### DATA LISTING
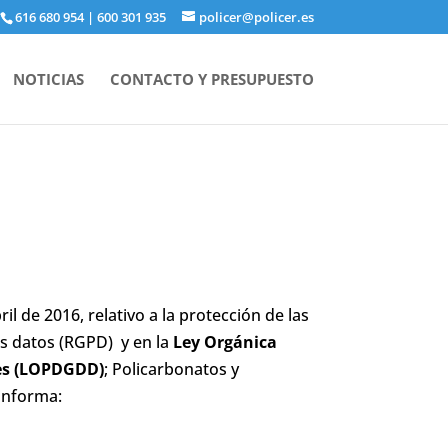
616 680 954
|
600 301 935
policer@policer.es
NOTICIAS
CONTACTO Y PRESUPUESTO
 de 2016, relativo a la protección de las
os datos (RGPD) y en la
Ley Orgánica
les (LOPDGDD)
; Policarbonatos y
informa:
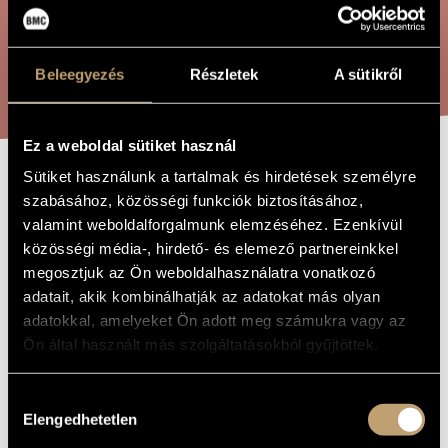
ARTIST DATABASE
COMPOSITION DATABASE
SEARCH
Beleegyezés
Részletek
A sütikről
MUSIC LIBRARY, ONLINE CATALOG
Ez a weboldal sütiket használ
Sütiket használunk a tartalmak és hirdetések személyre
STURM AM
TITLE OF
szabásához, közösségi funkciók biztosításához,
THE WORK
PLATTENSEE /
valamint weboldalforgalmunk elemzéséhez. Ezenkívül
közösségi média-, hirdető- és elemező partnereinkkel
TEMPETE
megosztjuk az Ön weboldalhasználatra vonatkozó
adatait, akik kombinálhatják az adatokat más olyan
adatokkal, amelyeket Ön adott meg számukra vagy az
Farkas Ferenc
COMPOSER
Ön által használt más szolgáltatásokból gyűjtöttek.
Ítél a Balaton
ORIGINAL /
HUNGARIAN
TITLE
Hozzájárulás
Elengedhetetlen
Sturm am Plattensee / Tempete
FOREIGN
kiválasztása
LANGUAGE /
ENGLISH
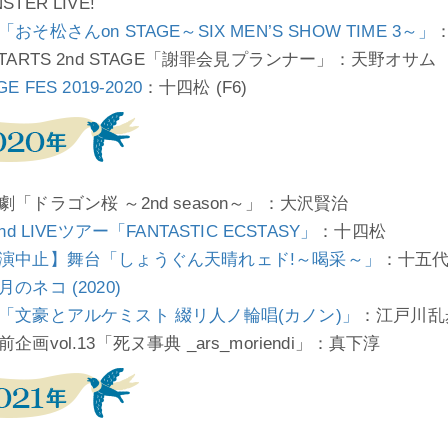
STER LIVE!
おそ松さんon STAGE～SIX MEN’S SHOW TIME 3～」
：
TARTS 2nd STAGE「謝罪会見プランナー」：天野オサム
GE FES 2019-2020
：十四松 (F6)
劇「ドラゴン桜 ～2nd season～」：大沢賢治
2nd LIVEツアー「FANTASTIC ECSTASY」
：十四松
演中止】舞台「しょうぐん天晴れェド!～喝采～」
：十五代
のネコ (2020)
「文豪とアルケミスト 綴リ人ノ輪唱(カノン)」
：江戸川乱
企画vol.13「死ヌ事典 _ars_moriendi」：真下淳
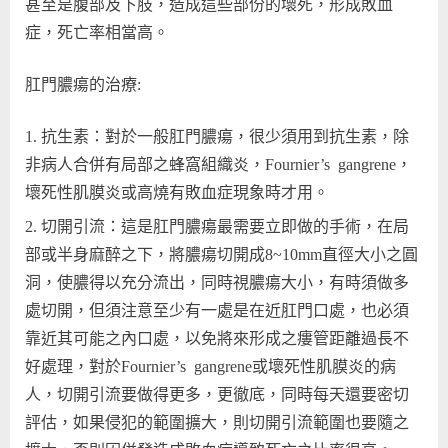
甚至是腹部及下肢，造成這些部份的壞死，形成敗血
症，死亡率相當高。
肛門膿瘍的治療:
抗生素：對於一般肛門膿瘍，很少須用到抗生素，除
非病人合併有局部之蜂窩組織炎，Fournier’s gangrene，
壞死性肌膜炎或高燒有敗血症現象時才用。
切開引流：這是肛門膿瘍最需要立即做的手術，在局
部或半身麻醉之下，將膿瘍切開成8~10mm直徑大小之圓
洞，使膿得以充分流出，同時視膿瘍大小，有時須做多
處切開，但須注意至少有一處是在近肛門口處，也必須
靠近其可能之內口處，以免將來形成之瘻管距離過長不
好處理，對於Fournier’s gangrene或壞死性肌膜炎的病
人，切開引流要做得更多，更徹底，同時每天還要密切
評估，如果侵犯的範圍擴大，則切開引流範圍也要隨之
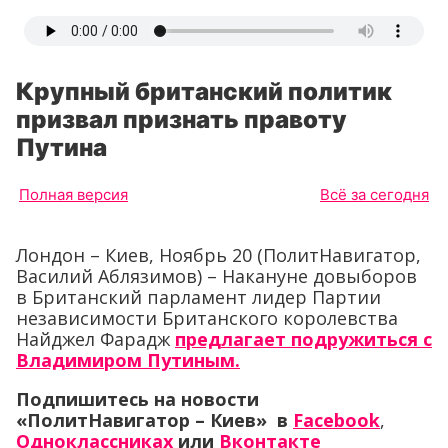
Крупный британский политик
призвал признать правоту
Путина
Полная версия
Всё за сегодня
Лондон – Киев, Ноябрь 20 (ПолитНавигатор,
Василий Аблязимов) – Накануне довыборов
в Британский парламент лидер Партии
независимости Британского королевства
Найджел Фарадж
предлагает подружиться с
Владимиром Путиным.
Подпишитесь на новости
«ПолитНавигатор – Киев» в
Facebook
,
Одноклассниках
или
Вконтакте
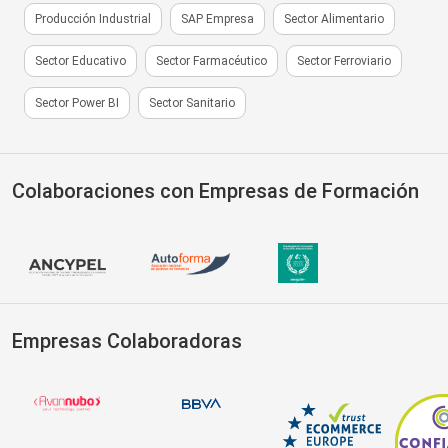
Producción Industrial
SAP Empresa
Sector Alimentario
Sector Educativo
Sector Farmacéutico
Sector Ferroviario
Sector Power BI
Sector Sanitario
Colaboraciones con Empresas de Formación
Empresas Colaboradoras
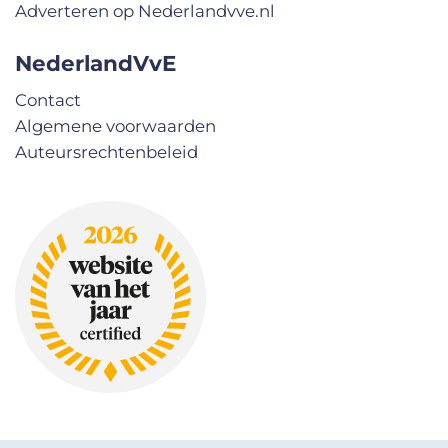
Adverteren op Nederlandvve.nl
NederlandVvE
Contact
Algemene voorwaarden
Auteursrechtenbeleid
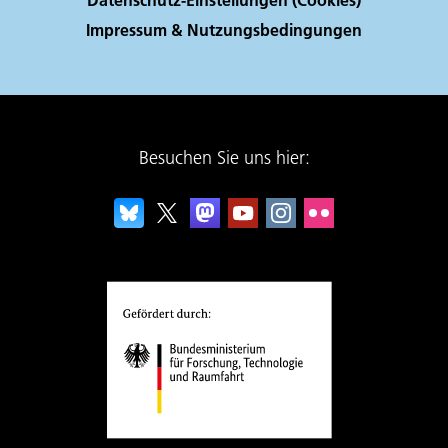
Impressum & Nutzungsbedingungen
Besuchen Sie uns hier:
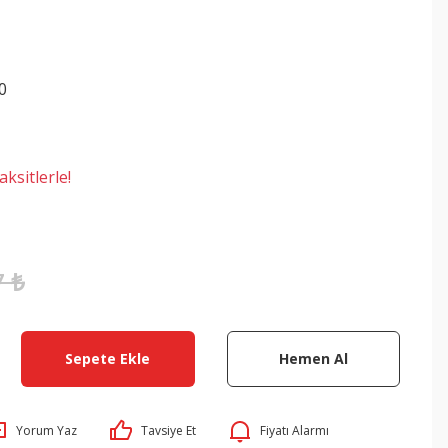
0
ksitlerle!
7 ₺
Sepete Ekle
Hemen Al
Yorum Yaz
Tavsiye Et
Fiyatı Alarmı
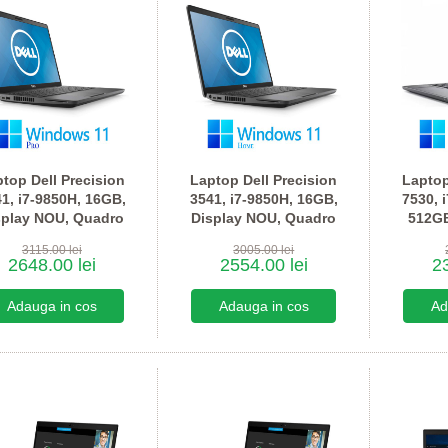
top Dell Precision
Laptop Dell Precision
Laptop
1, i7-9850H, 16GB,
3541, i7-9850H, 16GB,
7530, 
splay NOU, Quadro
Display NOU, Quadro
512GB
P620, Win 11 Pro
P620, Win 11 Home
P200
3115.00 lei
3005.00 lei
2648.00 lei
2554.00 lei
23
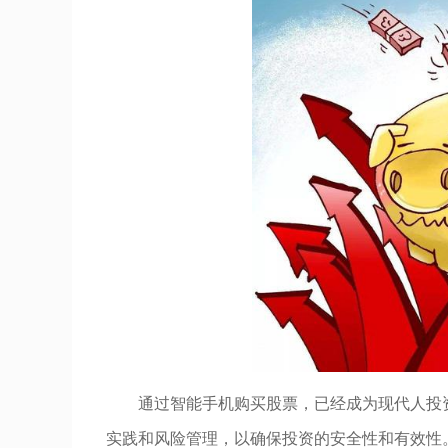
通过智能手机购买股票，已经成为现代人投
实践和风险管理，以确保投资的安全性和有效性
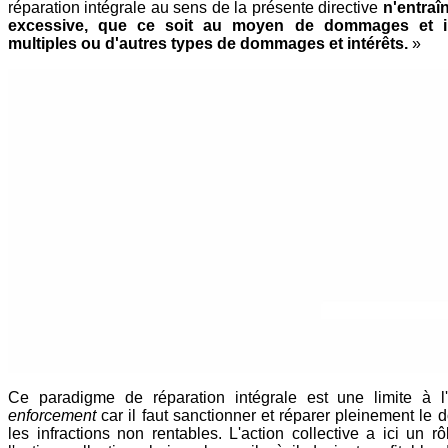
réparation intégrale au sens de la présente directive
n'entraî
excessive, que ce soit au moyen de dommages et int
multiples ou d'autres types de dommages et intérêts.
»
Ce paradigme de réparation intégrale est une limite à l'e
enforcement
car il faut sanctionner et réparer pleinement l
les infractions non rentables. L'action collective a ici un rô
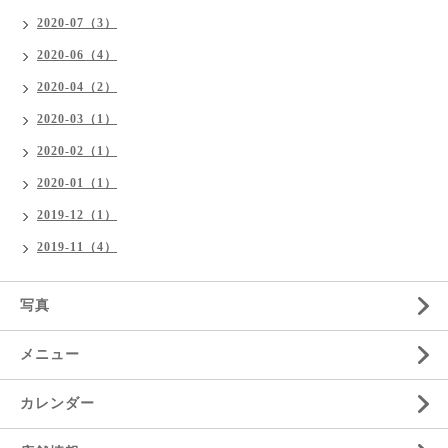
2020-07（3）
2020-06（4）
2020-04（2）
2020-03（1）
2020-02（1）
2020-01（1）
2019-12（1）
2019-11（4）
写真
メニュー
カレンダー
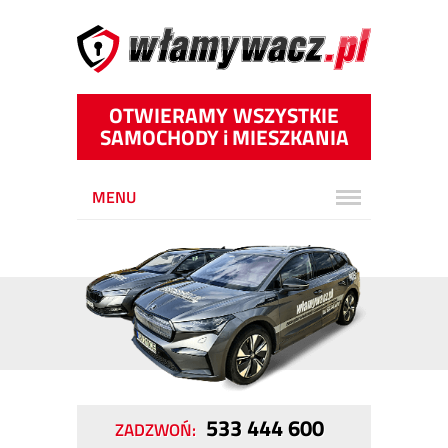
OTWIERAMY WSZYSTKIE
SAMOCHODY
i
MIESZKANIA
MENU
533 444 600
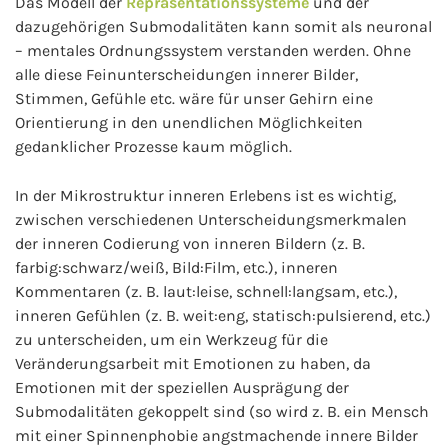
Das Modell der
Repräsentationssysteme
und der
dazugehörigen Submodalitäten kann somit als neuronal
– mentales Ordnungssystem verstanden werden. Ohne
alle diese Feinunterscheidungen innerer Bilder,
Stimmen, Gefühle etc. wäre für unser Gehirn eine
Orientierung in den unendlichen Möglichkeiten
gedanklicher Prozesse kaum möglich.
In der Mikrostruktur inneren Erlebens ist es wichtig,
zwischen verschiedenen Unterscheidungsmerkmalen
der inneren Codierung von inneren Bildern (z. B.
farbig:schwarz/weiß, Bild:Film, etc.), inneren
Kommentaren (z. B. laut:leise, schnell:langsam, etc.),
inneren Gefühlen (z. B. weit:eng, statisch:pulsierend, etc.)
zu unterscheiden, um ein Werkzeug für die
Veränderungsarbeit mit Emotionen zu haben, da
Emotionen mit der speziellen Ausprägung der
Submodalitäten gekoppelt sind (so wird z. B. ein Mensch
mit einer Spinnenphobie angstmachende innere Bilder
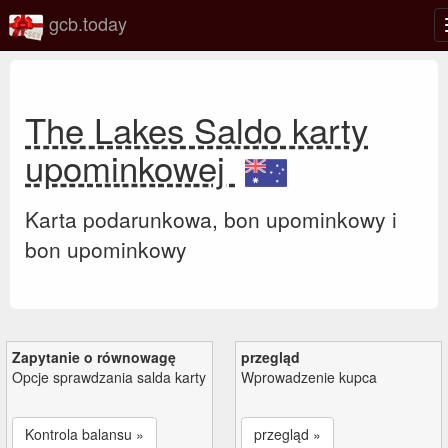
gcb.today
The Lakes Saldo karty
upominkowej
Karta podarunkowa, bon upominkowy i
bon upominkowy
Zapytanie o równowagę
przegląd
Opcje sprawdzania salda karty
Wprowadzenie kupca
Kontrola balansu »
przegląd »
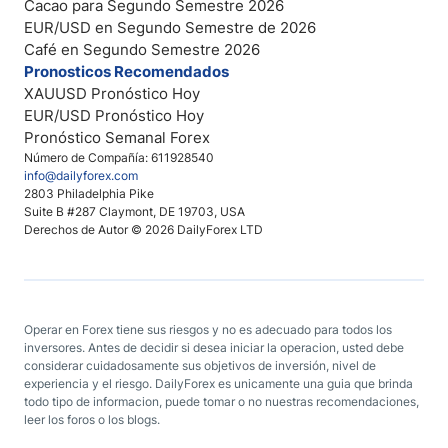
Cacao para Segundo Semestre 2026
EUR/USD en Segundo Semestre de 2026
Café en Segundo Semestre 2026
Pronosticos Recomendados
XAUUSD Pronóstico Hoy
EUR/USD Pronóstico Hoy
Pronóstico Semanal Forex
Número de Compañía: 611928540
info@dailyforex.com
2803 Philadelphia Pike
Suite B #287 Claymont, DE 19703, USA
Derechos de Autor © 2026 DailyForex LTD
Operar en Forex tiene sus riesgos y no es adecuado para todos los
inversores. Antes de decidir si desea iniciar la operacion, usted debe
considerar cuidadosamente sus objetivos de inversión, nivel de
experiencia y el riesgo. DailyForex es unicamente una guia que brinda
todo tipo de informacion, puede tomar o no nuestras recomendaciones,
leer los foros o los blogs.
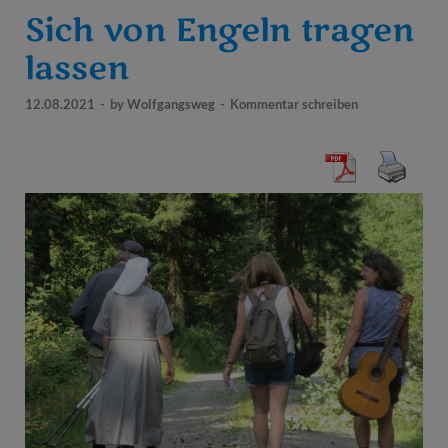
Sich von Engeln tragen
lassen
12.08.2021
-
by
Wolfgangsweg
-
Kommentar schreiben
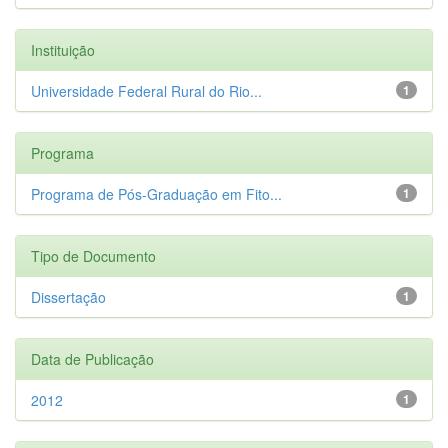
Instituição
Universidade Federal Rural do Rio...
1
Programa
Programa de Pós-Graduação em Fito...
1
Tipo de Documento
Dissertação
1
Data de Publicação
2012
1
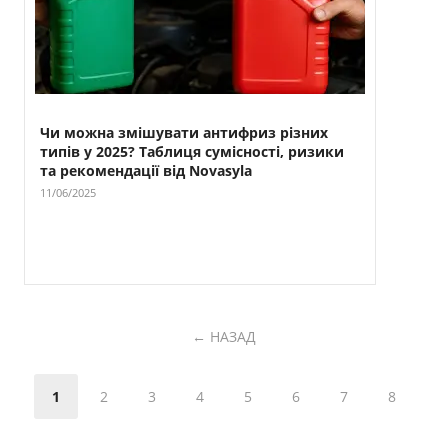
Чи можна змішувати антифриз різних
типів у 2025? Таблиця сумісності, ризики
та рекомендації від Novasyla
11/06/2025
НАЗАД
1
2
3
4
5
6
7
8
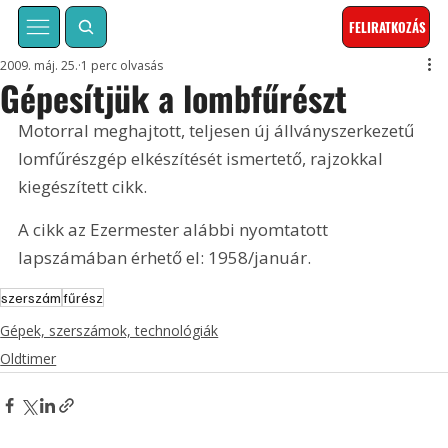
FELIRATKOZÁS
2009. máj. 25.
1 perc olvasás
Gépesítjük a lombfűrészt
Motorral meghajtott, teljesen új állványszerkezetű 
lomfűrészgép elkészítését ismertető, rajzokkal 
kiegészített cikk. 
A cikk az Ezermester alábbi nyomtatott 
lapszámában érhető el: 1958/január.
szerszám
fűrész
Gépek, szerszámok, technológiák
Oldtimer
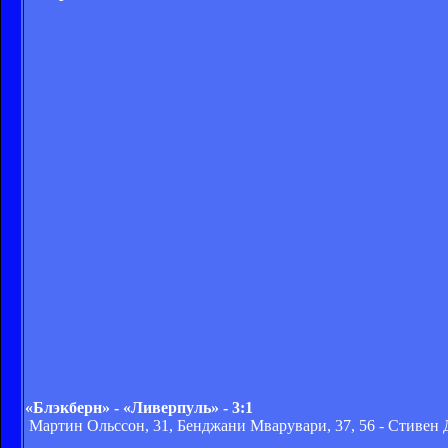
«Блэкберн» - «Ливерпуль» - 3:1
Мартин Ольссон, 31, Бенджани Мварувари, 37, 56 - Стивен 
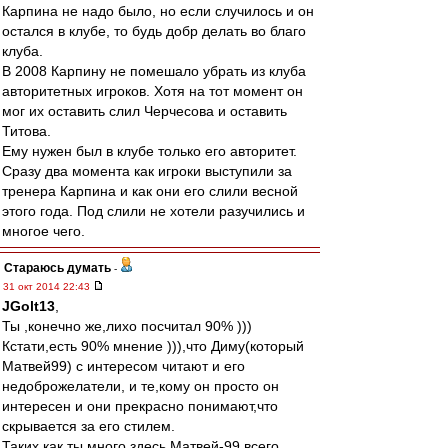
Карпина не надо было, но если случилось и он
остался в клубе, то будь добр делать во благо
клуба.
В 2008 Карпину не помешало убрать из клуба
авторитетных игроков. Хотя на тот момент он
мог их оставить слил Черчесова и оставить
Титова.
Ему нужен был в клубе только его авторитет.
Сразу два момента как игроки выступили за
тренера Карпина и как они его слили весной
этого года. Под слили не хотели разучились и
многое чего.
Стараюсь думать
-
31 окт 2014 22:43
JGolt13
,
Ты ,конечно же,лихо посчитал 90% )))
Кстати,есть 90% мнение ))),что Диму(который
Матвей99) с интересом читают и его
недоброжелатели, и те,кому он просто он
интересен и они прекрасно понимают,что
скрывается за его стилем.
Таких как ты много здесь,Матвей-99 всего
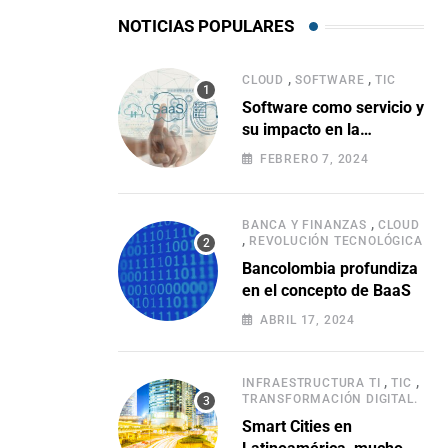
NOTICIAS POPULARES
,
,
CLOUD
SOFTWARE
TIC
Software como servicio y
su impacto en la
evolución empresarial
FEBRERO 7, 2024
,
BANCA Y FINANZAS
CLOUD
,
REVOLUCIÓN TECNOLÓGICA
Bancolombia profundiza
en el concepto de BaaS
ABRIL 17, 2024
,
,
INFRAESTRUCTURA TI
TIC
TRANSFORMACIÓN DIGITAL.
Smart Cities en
######
• TASK STATEMENT:
Set down word for word the lines above from the one with "та рекомендації від Novasyla" up to and including the one with "Ты ,конечно же,лихо посчитал 90% )))". Omit every picture.

• ANSWER BOX:
та рекомендації від Novasyla
11/06/2025
НАЗАД
1
2
3
4
5
6
7
8
FELIRATKOZÁS
2009. máj. 25.
1 perc olvasás
Gépesítjük a lombfűrészt
Motorral meghajtott, teljesen új állványszerkezetű 
lomfűrészgép elkészítését ismertető, rajzokkal 
kiegészített cikk. 
A cikk az Ezermester alábbi nyomtatott 
lapszámában érhető el: 1958/január.
szerszám
fűrész
Gépek, szerszámok, technológiák
Oldtimer
«Блэкберн» - «Ливерпуль» - 3:1
Мартин Ольссон, 31, Бенджани Мварувари, 37, 56 - Стивен 
Карпина не надо было, но если случилось и он
остался в клубе, то будь добр делать во благо
клуба.
В 2008 Карпину не помешало убрать из клуба
авторитетных игроков. Хотя на тот момент он
мог их оставить слил Черчесова и оставить
Титова.
Ему нужен был в клубе только его авторитет.
Сразу два момента как игроки выступили за
тренера Карпина и как они его слили весной
этого года. Под слили не хотели разучились и
многое чего.
Стараюсь думать
-
31 окт 2014 22:43
JGolt13
,
Ты ,конечно же,лихо посчитал 90% )))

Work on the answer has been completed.